Gert’s husband inserted himself between them. “I’m Gideon Battersby. Remember me?”
“Your parents are Americans, aren’t they?” Daphne asked, peering at Ralph from around her father and pronouncing “Americans” like “Martians.”
“Uncle Gideon. It’s been some time,” Ralph said. He tried to dredge up a memory of this stuffed eagle of a man, but came up short.
“I swear,” Gideon said. “You were only a boy when I last saw you, and now look! I’m sorry I haven’t been over to the States very regularly. I tend to travel to the Far East when I go anywhere. Have you ever been, I wonder?” It sounded like the beginning of a speech, and sure enough, the rest of the family inched away, leaving Ralph alone when he politely answered that he hadn’t.
Gert lifted six silver inches of stiletto heel from the muddy grass, only to see it stab back into the earth when she lowered her foot. “Ooh!” she exclaimed with a twitch, effectively shutting down Gideon’s blooming oration on Indonesian politics. “Let’s go home and warm up. We’ll have some hot chocolate.”
“Yay!” Daphne squealed, taking her father’s hand and clapping it.
The family processed toward the two remaining cars.
Gert and Gideon managed to fold themselves into their vehicle without ever disengaging from Daphne, who hung from them like an oversize pendant. Her dress, Ralph noted as the ruffled seams disappeared within, was all pink crinoline: a Valentine’s cookie.
“Love your sister’s funeral outfit,” Ralph said as he slid into the passenger seat. Cecil was already inside, and the reggae had started pounding its rump poetry again. Beatrice took the back, her chin c
radled on her palm as she stared out the window. Her torso was fully in the seat, but her face was pressed against the door, as though she were split by equally strong urges to exist fully in the car and to dash herself on the road. In her mind, she was writing rhyming verse full of gray adjectives and deep feeling, in which every crow is called a raven.
“That princess costume?” Cecil asked. “She bought it from British Home Stores. At first Mother refused to allow it in the house, but Daphne wants to be a princess, and, well, that means Daphne gets to be a princess. She’s got a chip on her shoulder because a lot of her friends actually are princesses.
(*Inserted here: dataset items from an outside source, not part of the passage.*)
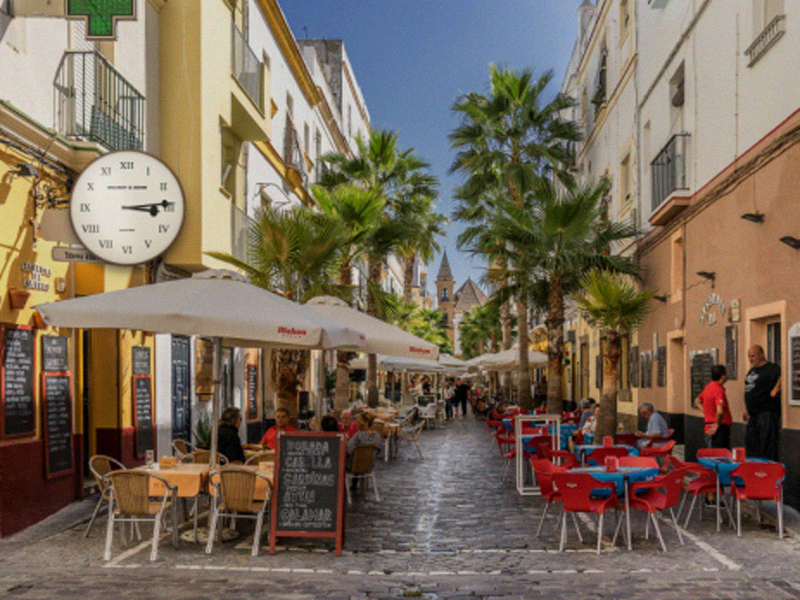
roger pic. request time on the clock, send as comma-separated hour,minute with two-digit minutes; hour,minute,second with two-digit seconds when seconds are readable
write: 3,14
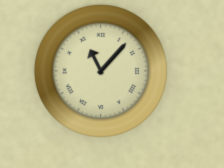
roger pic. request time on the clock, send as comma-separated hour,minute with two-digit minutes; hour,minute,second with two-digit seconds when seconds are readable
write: 11,07
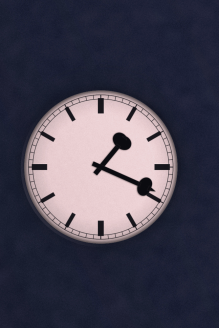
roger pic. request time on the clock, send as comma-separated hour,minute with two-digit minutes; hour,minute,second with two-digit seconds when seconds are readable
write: 1,19
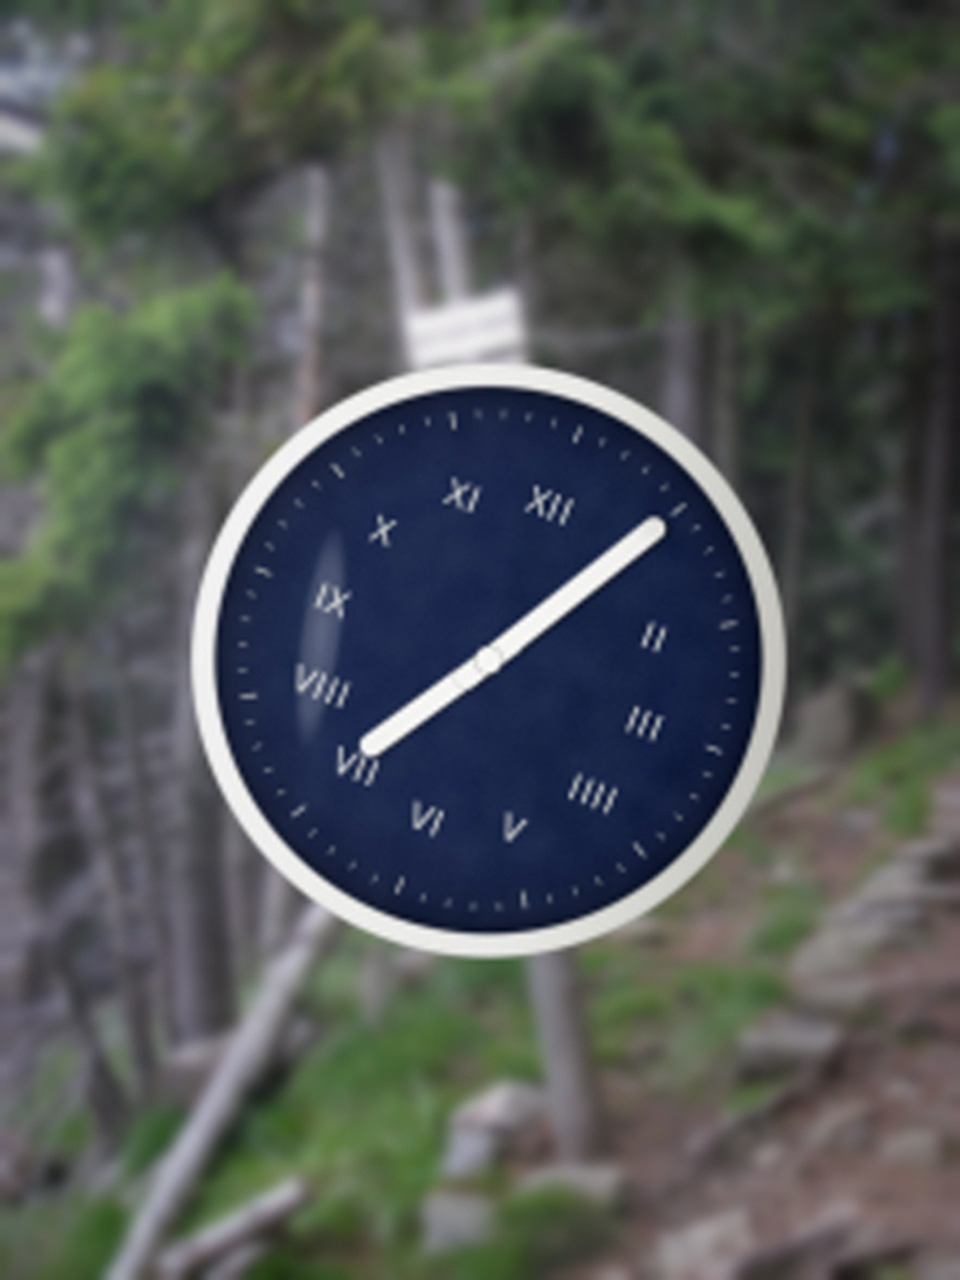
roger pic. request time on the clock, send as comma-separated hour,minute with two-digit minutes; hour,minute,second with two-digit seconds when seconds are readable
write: 7,05
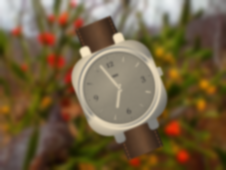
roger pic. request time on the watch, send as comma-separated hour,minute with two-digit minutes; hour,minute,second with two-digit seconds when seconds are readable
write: 6,57
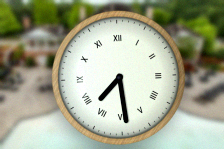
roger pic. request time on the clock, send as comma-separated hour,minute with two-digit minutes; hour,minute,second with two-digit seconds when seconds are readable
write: 7,29
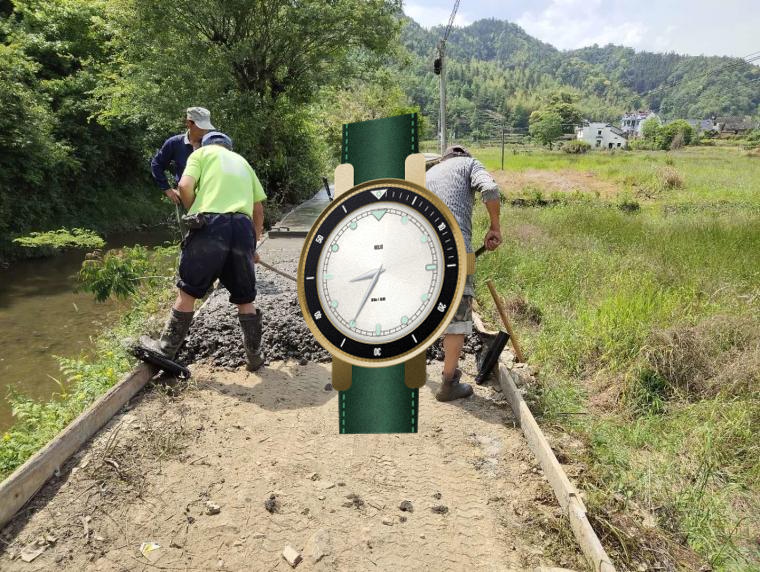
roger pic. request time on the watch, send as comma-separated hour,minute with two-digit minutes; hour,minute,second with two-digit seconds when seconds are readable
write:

It was all Mother and Father could do to rip her scepter away for the funeral.”
The tides of conversation would have called for Beatrice to speak next. But when Ralph glanced back, he caught her staring at the dingy shopping centers outside the window, her plain face impassive, her marble eyes shining and impenetrable under the sheaves of hair that almost covered her face. Perhaps she was trying to think of a word to rhyme with “anguish.”
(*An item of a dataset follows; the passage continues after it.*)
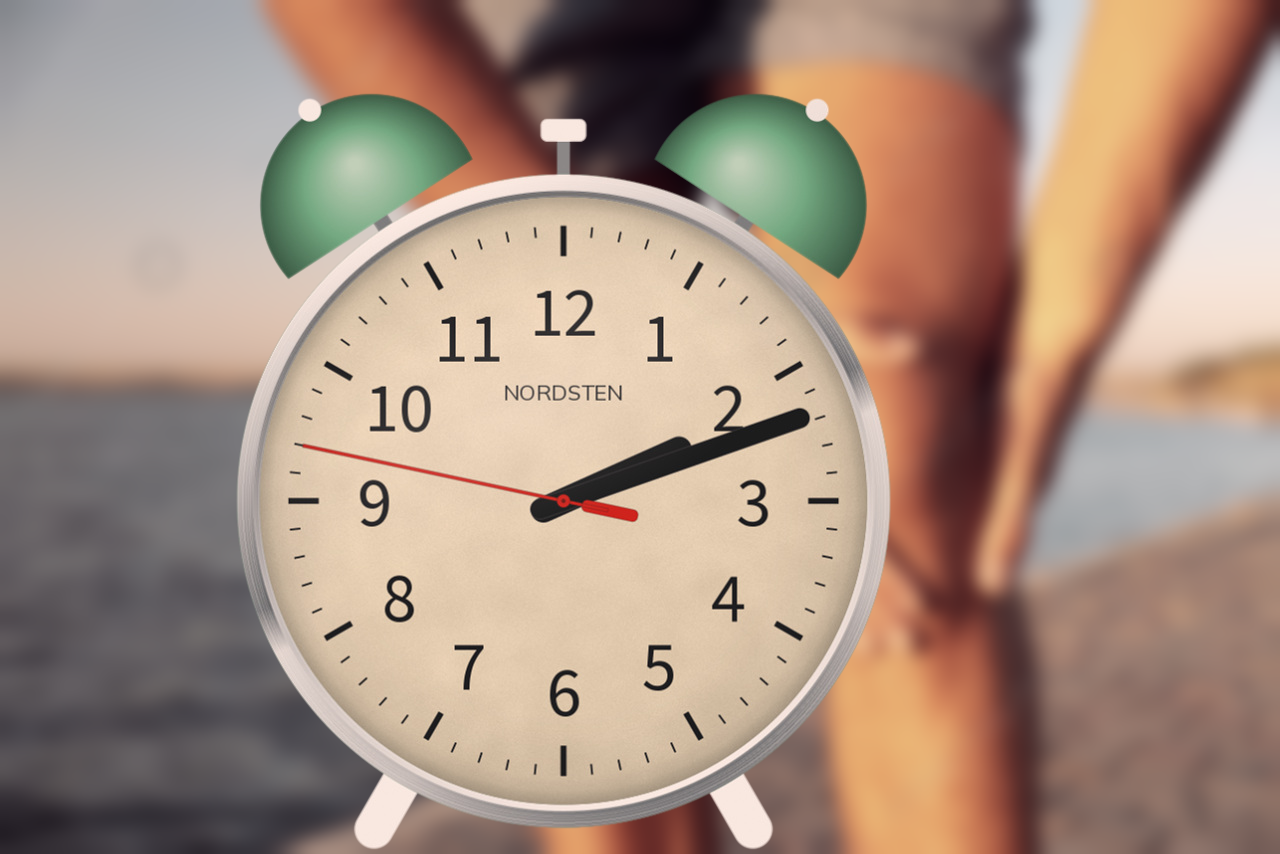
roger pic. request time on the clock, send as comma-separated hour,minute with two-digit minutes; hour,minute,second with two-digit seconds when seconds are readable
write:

“So she wears pink frilly stuff all the time?” Ralph asked distractedly.
“Sleeps in it, too, except when Mother puts her foot down.”
“Well, that’s good,” Ralph said.
Beatrice snorted, her first social interaction for the day.
“Dad had a special room constructed for Beatrice in her wing,” Cecil continued mutedly, after swerving around a loping tractor. “It’s got all her books. She’s big into trilogies with yellowed pages. She’s a total dork. Aren’t you, Ugs?” Cecil glanced at her and turned up the music. “I think she really wants to be the characters she reads about.”